WORK INSTRUCTIONS: Search the data for "shoulder". Each line containing it is to be copied.

DATA RECORDS:
---+---

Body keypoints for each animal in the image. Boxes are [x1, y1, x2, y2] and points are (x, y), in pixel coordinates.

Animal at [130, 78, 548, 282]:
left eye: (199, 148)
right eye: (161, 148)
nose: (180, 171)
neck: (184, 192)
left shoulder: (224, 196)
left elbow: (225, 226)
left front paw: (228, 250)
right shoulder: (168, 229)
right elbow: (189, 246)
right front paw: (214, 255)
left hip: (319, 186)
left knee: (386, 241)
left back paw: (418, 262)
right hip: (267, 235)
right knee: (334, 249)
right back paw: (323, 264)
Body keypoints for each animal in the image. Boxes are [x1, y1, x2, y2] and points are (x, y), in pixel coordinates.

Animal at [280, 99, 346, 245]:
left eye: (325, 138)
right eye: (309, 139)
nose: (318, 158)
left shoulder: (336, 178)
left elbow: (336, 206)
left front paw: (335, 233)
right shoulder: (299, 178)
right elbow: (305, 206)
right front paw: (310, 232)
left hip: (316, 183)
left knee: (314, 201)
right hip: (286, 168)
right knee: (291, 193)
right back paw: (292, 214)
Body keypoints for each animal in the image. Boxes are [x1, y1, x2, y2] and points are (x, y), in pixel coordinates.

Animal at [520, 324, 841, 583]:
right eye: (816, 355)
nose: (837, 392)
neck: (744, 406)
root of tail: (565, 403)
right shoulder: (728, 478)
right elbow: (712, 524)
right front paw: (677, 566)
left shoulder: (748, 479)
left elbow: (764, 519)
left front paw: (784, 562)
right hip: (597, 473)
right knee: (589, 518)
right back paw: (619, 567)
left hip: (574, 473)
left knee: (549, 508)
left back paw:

---+---

ANSWER TO THE EXERCISE:
left shoulder: (224, 196)
right shoulder: (168, 229)
left shoulder: (336, 178)
right shoulder: (299, 178)
right shoulder: (728, 478)
left shoulder: (748, 479)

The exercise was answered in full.